Vincent Lengagne et Antoine Garbez, deux trentenaires originaires de Lille, ont fondé la start-up Procyclette. Incubée à Euratechnologies, leur société a pour objet la mise en relation entre les habitants de l’hypercentre avec des artisans qui se déplacent à vélo. Les deux Lillois vont aussi tenter de convaincre les professionnels de lâcher leur voiture. Une tâche loin d’être gagnée d’avance.

C’est un peu par la force des choses que les deux cofondateurs de Procyclette ont eu l’idée de monter cette plateforme. « Pour ma part, j’étais commercial et j’effectuais mes déplacements en voiture. Et pour venir à Lille, c’était toujours la galère », explique Antoine Garbez. Vincent Lengagne, lui, avait déjà chopé le virus du vélo. Il a développé un business de laveur de vitres à bicyclette. D’abord seul, Vincent a même dû embaucher tellement son affaire tournait bien.

« Difficulté pour trouver un chauffagiste »

C’est en se déplaçant chez une cliente, rue de Gand, à Lille, que Vincent a eu une révélation : « Elle lui a confié sa difficulté pour trouver un chauffagiste pour l’entretien de sa chaudière. Tous se défilaient quand elle leur disait où elle habitait », assure Antoine. C’est vrai que le Vieux-Lille est plutôt compliqué d’accès en voiture, sans parler de la difficulté pour trouver une place de stationnement.

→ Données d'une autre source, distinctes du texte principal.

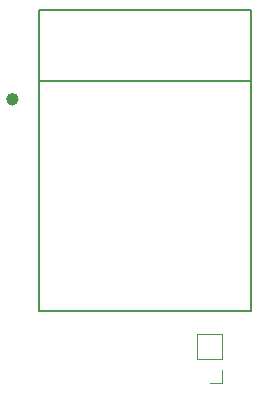
<source format=gbr>
G04 #@! TF.GenerationSoftware,KiCad,Pcbnew,no-vcs-found-33e0758~58~ubuntu16.04.1*
G04 #@! TF.CreationDate,2018-03-21T11:11:48+01:00*
G04 #@! TF.ProjectId,dropbuzzer,64726F7062757A7A65722E6B69636164,rev?*
G04 #@! TF.FileFunction,Legend,Top*
G04 #@! TF.FilePolarity,Positive*
%FSLAX46Y46*%
G04 Gerber Fmt 4.6, Leading zero omitted, Abs format (unit mm)*
G04 Created by KiCad (PCBNEW no-vcs-found-33e0758~58~ubuntu16.04.1) date Wed Mar 21 11:11:48 2018*
%MOMM*%
%LPD*%
G01*
G04 APERTURE LIST*
%ADD10C,0.100000*%
%ADD11C,0.500000*%
%ADD12C,0.150000*%
%ADD13C,0.120000*%
G04 APERTURE END LIST*
D10*
D11*
X103077981Y-54296000D02*
G75*
G03X103077981Y-54296000I-283981J0D01*
G01*
D12*
X123000000Y-52750000D02*
X105000000Y-52750000D01*
X105000000Y-46750000D02*
X105000000Y-72250000D01*
X123000000Y-46750000D02*
X123000000Y-72250000D01*
X123000000Y-72250000D02*
X105000000Y-72250000D01*
X123000000Y-46750000D02*
X105000000Y-46750000D01*
D13*
X120560000Y-74190000D02*
X118440000Y-74190000D01*
X120560000Y-76250000D02*
X120560000Y-74190000D01*
X118440000Y-76250000D02*
X118440000Y-74190000D01*
X120560000Y-76250000D02*
X118440000Y-76250000D01*
X120560000Y-77250000D02*
X120560000Y-78310000D01*
X120560000Y-78310000D02*
X119500000Y-78310000D01*
D12*
M02*

</source>
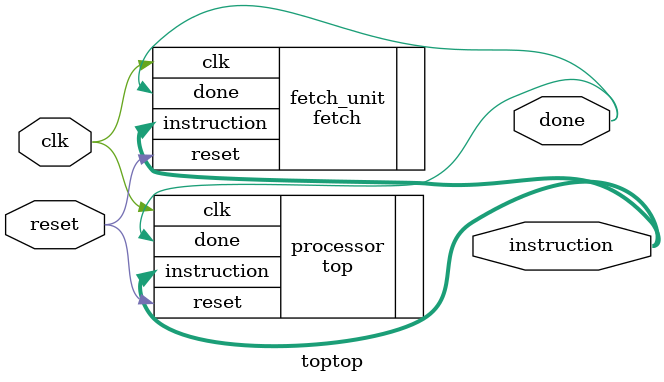
<source format=v>
module toptop (
    input wire clk,            // Clock signal
    input wire reset,          // Reset signal
    output wire done,          // Indicates instruction execution completion
    output wire [15:0] instruction
);

    // Fetch Unit
    fetch fetch_unit (
        .clk(clk),
        .reset(reset),
        .done(done),           // Indicates the processor completed the instruction
        .instruction(instruction) // Outputs the fetched instruction
    );

    // Processor (Top Module)
    top processor (
        .clk(clk),
        .reset(reset),
        .instruction(instruction), // Instruction provided by the fetch module
        .done(done)            // Completion signal from the processor
    );
endmodule

</source>
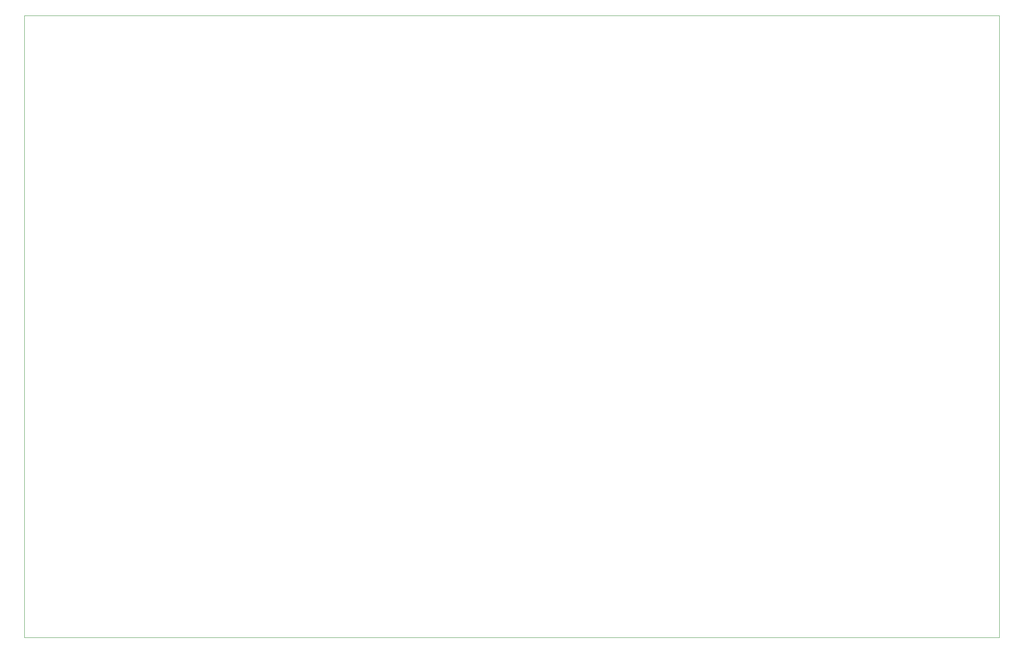
<source format=gbr>
G04 #@! TF.GenerationSoftware,KiCad,Pcbnew,5.1.5-52549c5~84~ubuntu18.04.1*
G04 #@! TF.CreationDate,2020-05-17T15:57:07-07:00*
G04 #@! TF.ProjectId,alu,616c752e-6b69-4636-9164-5f7063625858,rev?*
G04 #@! TF.SameCoordinates,Original*
G04 #@! TF.FileFunction,Profile,NP*
%FSLAX46Y46*%
G04 Gerber Fmt 4.6, Leading zero omitted, Abs format (unit mm)*
G04 Created by KiCad (PCBNEW 5.1.5-52549c5~84~ubuntu18.04.1) date 2020-05-17 15:57:07*
%MOMM*%
%LPD*%
G04 APERTURE LIST*
%ADD10C,0.050000*%
G04 APERTURE END LIST*
D10*
X45720000Y-156210000D02*
X45720000Y-24130000D01*
X252730000Y-156210000D02*
X45720000Y-156210000D01*
X252730000Y-24130000D02*
X45720000Y-24130000D01*
X252730000Y-24130000D02*
X252730000Y-156210000D01*
M02*

</source>
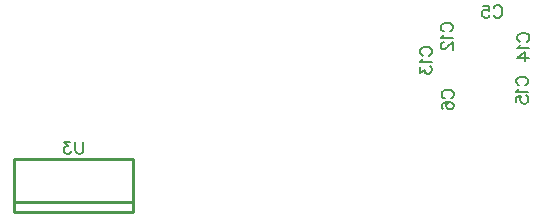
<source format=gbo>
G04 DipTrace 2.4.0.2*
%INMainBoard.GBO*%
%MOMM*%
%ADD10C,0.25*%
%ADD63C,0.157*%
%FSLAX53Y53*%
G04*
G71*
G90*
G75*
G01*
%LNBotSilk*%
%LPD*%
X17860Y1110D2*
D10*
X27860D1*
Y5610D1*
X17860D1*
Y1110D1*
Y2010D2*
X27860D1*
X58433Y18375D2*
D63*
X58481Y18472D1*
X58579Y18570D1*
X58675Y18618D1*
X58870D1*
X58967Y18570D1*
X59064Y18472D1*
X59113Y18375D1*
X59162Y18229D1*
Y17986D1*
X59113Y17841D1*
X59064Y17743D1*
X58967Y17646D1*
X58870Y17597D1*
X58675D1*
X58579Y17646D1*
X58481Y17743D1*
X58433Y17841D1*
X57536Y18617D2*
X58021D1*
X58070Y18180D1*
X58021Y18228D1*
X57875Y18278D1*
X57730D1*
X57584Y18228D1*
X57487Y18132D1*
X57438Y17986D1*
Y17889D1*
X57487Y17743D1*
X57584Y17645D1*
X57730Y17597D1*
X57875D1*
X58021Y17645D1*
X58070Y17695D1*
X58119Y17791D1*
X54277Y10759D2*
X54181Y10808D1*
X54083Y10905D1*
X54035Y11002D1*
Y11196D1*
X54083Y11294D1*
X54181Y11390D1*
X54277Y11440D1*
X54423Y11488D1*
X54667D1*
X54812Y11440D1*
X54909Y11390D1*
X55006Y11294D1*
X55055Y11196D1*
Y11002D1*
X55006Y10905D1*
X54909Y10808D1*
X54812Y10759D1*
X54181Y9863D2*
X54084Y9911D1*
X54036Y10057D1*
Y10154D1*
X54084Y10300D1*
X54230Y10397D1*
X54473Y10446D1*
X54715D1*
X54909Y10397D1*
X55007Y10300D1*
X55055Y10154D1*
Y10105D1*
X55007Y9960D1*
X54909Y9863D1*
X54763Y9814D1*
X54715D1*
X54569Y9863D1*
X54473Y9960D1*
X54424Y10105D1*
Y10154D1*
X54473Y10300D1*
X54569Y10397D1*
X54715Y10446D1*
X54205Y16431D2*
X54108Y16480D1*
X54010Y16577D1*
X53962Y16674D1*
Y16868D1*
X54010Y16966D1*
X54108Y17063D1*
X54205Y17112D1*
X54351Y17160D1*
X54594D1*
X54739Y17112D1*
X54837Y17063D1*
X54934Y16966D1*
X54983Y16868D1*
Y16674D1*
X54934Y16577D1*
X54837Y16480D1*
X54739Y16431D1*
X54158Y16118D2*
X54108Y16020D1*
X53963Y15874D1*
X54983D1*
X54206Y15511D2*
X54158D1*
X54060Y15463D1*
X54012Y15414D1*
X53963Y15317D1*
Y15122D1*
X54012Y15026D1*
X54060Y14977D1*
X54158Y14928D1*
X54254D1*
X54352Y14977D1*
X54497Y15074D1*
X54983Y15560D1*
Y14880D1*
X52439Y14381D2*
X52342Y14430D1*
X52244Y14527D1*
X52196Y14624D1*
Y14818D1*
X52244Y14916D1*
X52342Y15013D1*
X52439Y15062D1*
X52585Y15110D1*
X52828D1*
X52973Y15062D1*
X53071Y15013D1*
X53168Y14916D1*
X53217Y14818D1*
Y14624D1*
X53168Y14527D1*
X53071Y14430D1*
X52973Y14381D1*
X52392Y14068D2*
X52342Y13970D1*
X52197Y13824D1*
X53217D1*
X52197Y13413D2*
Y12879D1*
X52586Y13170D1*
Y13024D1*
X52634Y12927D1*
X52682Y12879D1*
X52828Y12830D1*
X52925D1*
X53071Y12879D1*
X53169Y12976D1*
X53217Y13122D1*
Y13268D1*
X53169Y13413D1*
X53119Y13461D1*
X53023Y13510D1*
X60687Y15556D2*
X60591Y15604D1*
X60493Y15702D1*
X60445Y15798D1*
Y15992D1*
X60493Y16090D1*
X60591Y16187D1*
X60687Y16236D1*
X60833Y16284D1*
X61077D1*
X61222Y16236D1*
X61319Y16187D1*
X61416Y16090D1*
X61465Y15992D1*
Y15798D1*
X61416Y15702D1*
X61319Y15604D1*
X61222Y15556D1*
X60640Y15242D2*
X60591Y15144D1*
X60446Y14998D1*
X61465D1*
Y14198D2*
X60446D1*
X61125Y14684D1*
Y13956D1*
X60577Y11871D2*
X60481Y11920D1*
X60383Y12017D1*
X60335Y12114D1*
Y12308D1*
X60383Y12406D1*
X60481Y12503D1*
X60577Y12552D1*
X60723Y12600D1*
X60967D1*
X61112Y12552D1*
X61209Y12503D1*
X61306Y12406D1*
X61355Y12308D1*
Y12114D1*
X61306Y12017D1*
X61209Y11920D1*
X61112Y11871D1*
X60530Y11558D2*
X60481Y11460D1*
X60336Y11314D1*
X61355D1*
X60336Y10417D2*
Y10903D1*
X60773Y10951D1*
X60724Y10903D1*
X60675Y10757D1*
Y10612D1*
X60724Y10466D1*
X60821Y10368D1*
X60967Y10320D1*
X61063D1*
X61209Y10368D1*
X61307Y10466D1*
X61355Y10612D1*
Y10757D1*
X61307Y10903D1*
X61258Y10951D1*
X61161Y11000D1*
X23697Y7098D2*
Y6369D1*
X23649Y6223D1*
X23551Y6126D1*
X23405Y6077D1*
X23309D1*
X23163Y6126D1*
X23065Y6223D1*
X23017Y6369D1*
Y7098D1*
X22605Y7097D2*
X22072D1*
X22363Y6708D1*
X22217D1*
X22120Y6660D1*
X22072Y6612D1*
X22023Y6466D1*
Y6369D1*
X22072Y6223D1*
X22169Y6125D1*
X22315Y6077D1*
X22461D1*
X22605Y6125D1*
X22654Y6175D1*
X22703Y6271D1*
M02*

</source>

L’idée des deux compères est donc de dénicher des artisans qui se déplacent à vélo et de les répertorier sur leur plateforme. « Nous avons déjà un coiffeur, un laveur de vitres, un architecte, un restaurateur et bientôt un électricien », énumère Antoine. Mais ils ne comptent pas s’arrêter là.

« Nous démarchons aussi les professionnels qui ne sont pas encore passés au vélo pour tenter de les convaincre. Ce n’est pas facile car la plupart se mettent des barrières qui n’en sont pas vraiment en fait », poursuit le cofondateur. Pour ceux qui ont du matériel, Antoine explique qu’il existe des triporteurs capables de transporter jusqu’à 200 kg. Pour le mauvais temps, il suffit de s’équiper.

Un investissement rentable

Encore faut-il investir dans un triporteur, un engin dont le prix neuf dépasse les 4.000 euros. « Mais c’est assez vite rentabilisé grâce aux économies de carburant et de stationnement », promet Antoine.

Pour les fondateurs de Procyclette, le développement du vélo est inéluctable : « Le nouveau plan de circulation réduit la place de la voiture en ville, et c’est une bonne chose. Il y a aussi les épisodes de pollution à répétition. Et puis faire du vélo, c’est bon pour la santé », insiste Antoine. Bon, il reconnaît tout de même que trimbaler un cumulus dans un triporteur, ce n’est pas facile.